Secondo Papa Ratzinger il passaggio dal moderno al postmoderno, dalle ideologie alle post-ideologie, dal marxismo che ha dominato il XX secolo all’«ideologia peggiore di tutte», la tecnocrazia, che sta dominando il XXI, rappresenta la transizione da una «dittatura del razionalismo» a una «dittatura del relativismo».
La dittatura del razionalismo – una ragione chiusa per principio alla fede – e delle ideologie di morte del XX secolo non era certamente piacevole. Ma era ancora un percorso, con un inizio e una fine. Era ancora propagandata con argomenti, anche se erano argomenti da sofisti e da maestri dell’errore.

Con quella che lo stesso Benedetto XVI ha chiamato «rivoluzione culturale» o «rivoluzione antropologica», con quello che è propriamente il passaggio dalla dittatura del razionalismo alla dittatura del relativismo, non ci sono più né discorsi né percorsi, solo il girare in tondo di un pathos che, volendo sostituirsi totalmente al logos, gira a vuoto, di una putrefazione finale che ribolle senza direzioni, dando l’illusione di una grande vitalità mentre si tratta soltanto di morte.

Il filosofo Georg Wilhelm Friedrich Hegel (1770-1831) l’avrebbe definita una «notte in cui tutte le vacche sono nere».
Papa Ratzinger ha parlato di un relativismo assoluto in cui si pretende che tutte le idee siano di ugual valore, e dunque non esistono più né vero né falso, né bene né male.

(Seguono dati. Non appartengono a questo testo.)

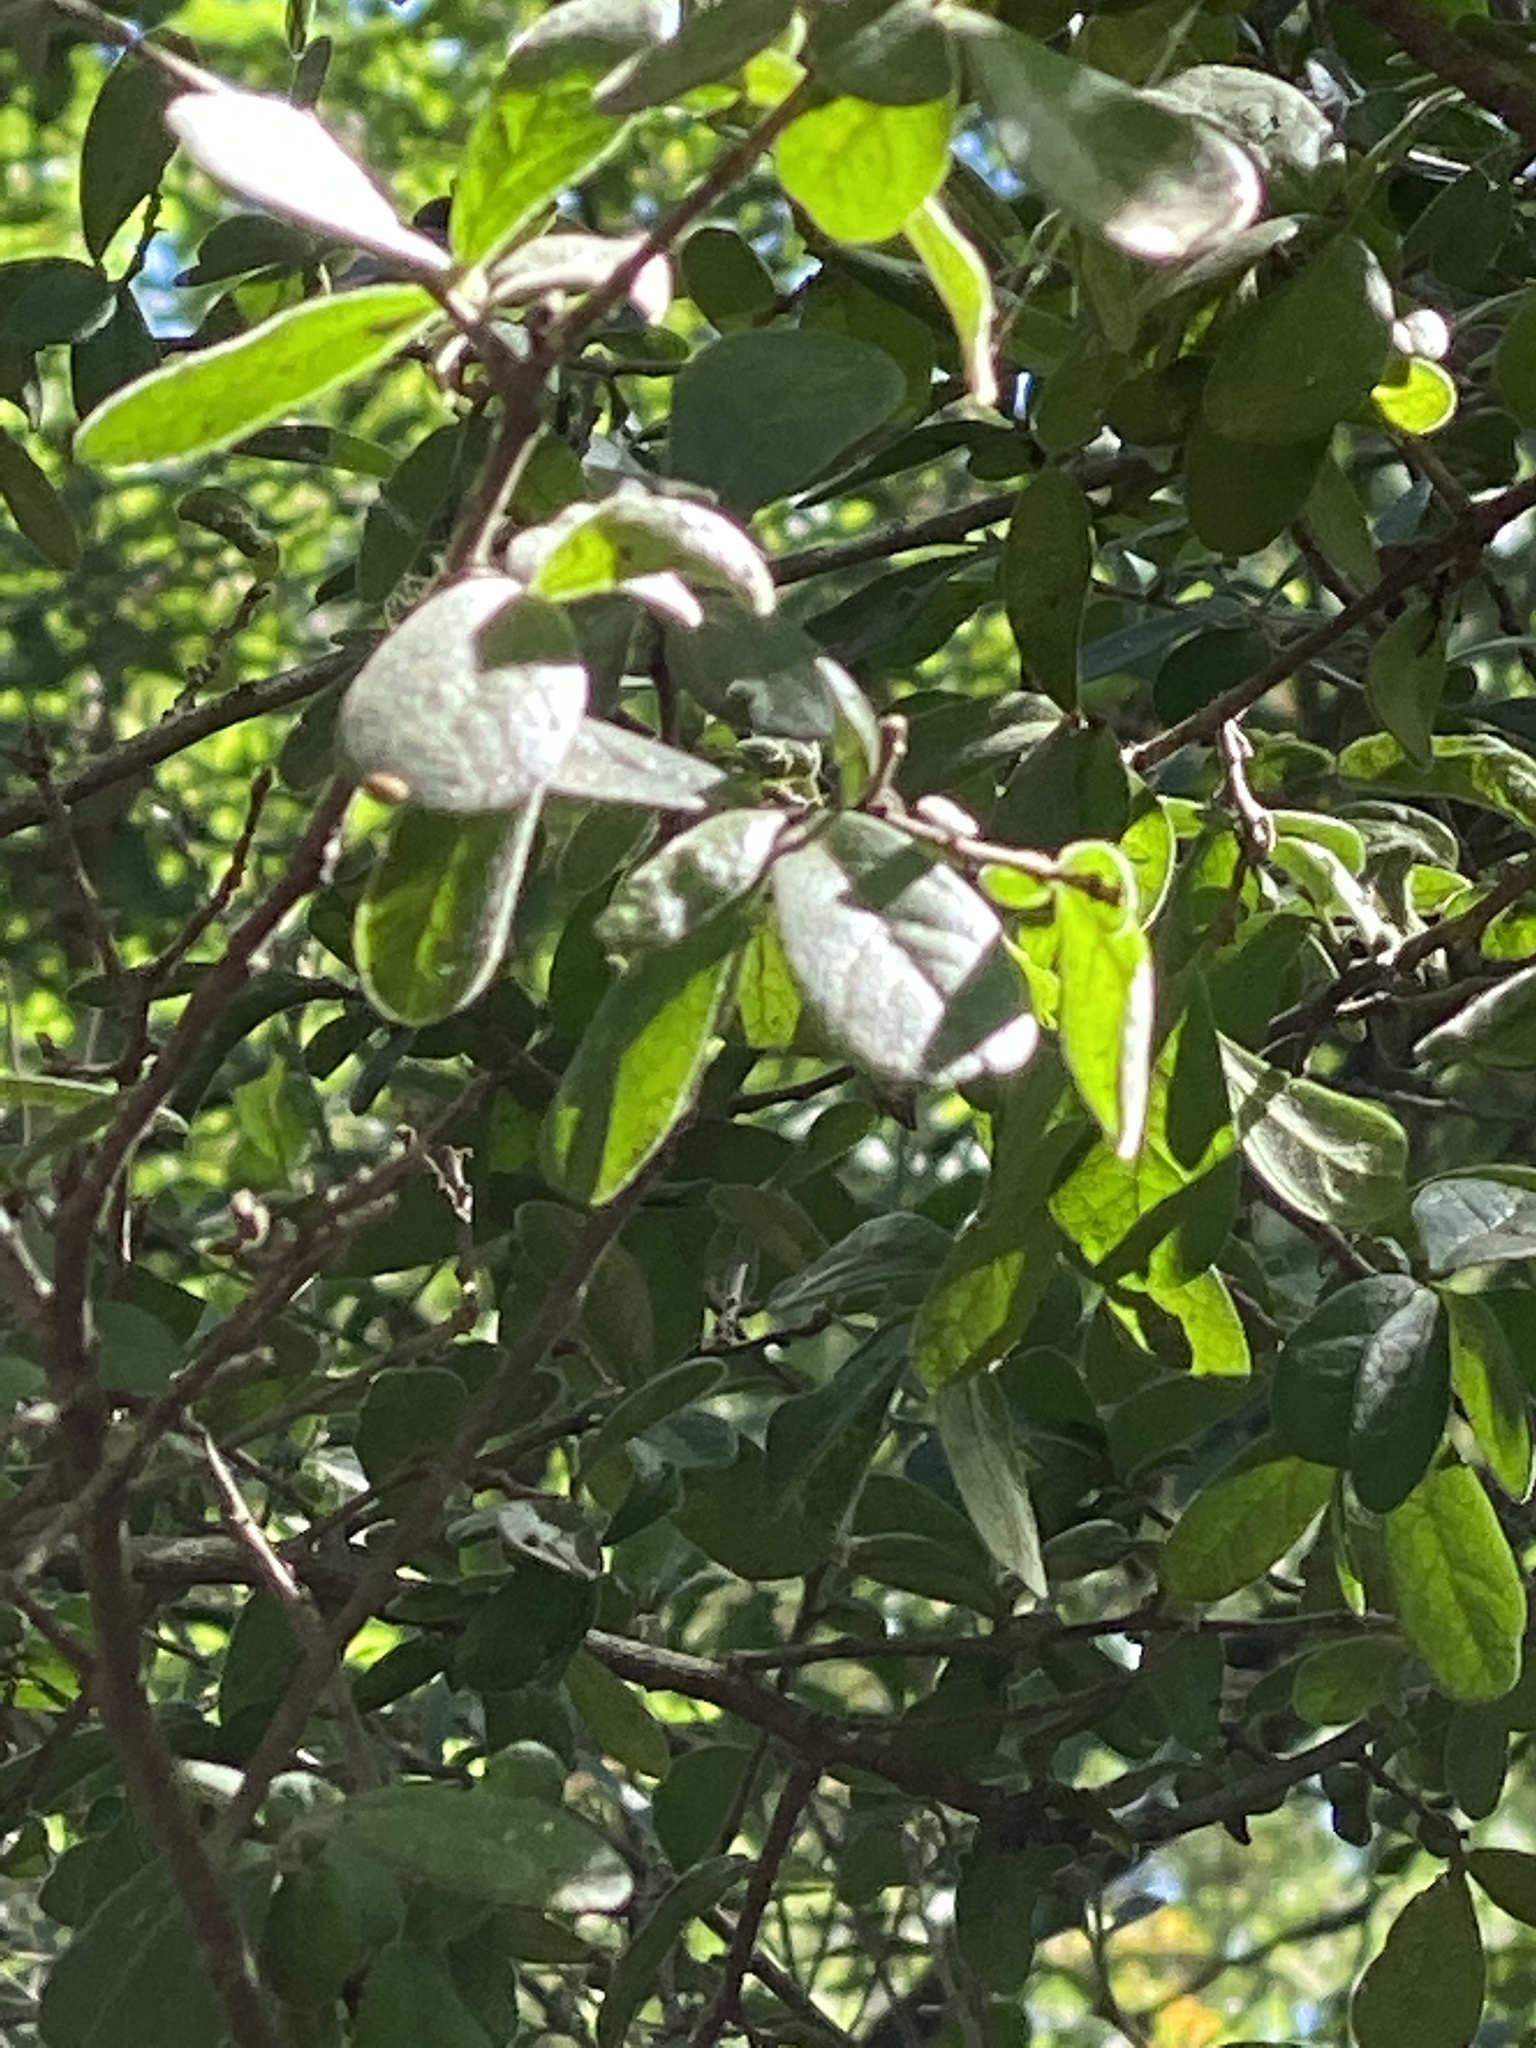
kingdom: Plantae
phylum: Tracheophyta
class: Magnoliopsida
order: Ericales
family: Ebenaceae
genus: Diospyros
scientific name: Diospyros texana
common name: Texas persimmon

Ma la combinazione di relativismo e di tecnocrazia denunciata nell’enciclica «Caritas in veritate» produce il contrario della libertà.
Se non è più la ragione, il logos, a identificare quali affermazioni sono vere e quali sono false, diventa vero quello che è annunciato tramite i migliori algoritmi per manipolare la Rete e l’opinione pubblica. È vero quello che gli «influencer» ci fanno credere che sia vero. Il sonno della ragione produce mostri. Il trionfo del relativismo genera dittature telematiche. E giornalisti sbeffeggiati e servili.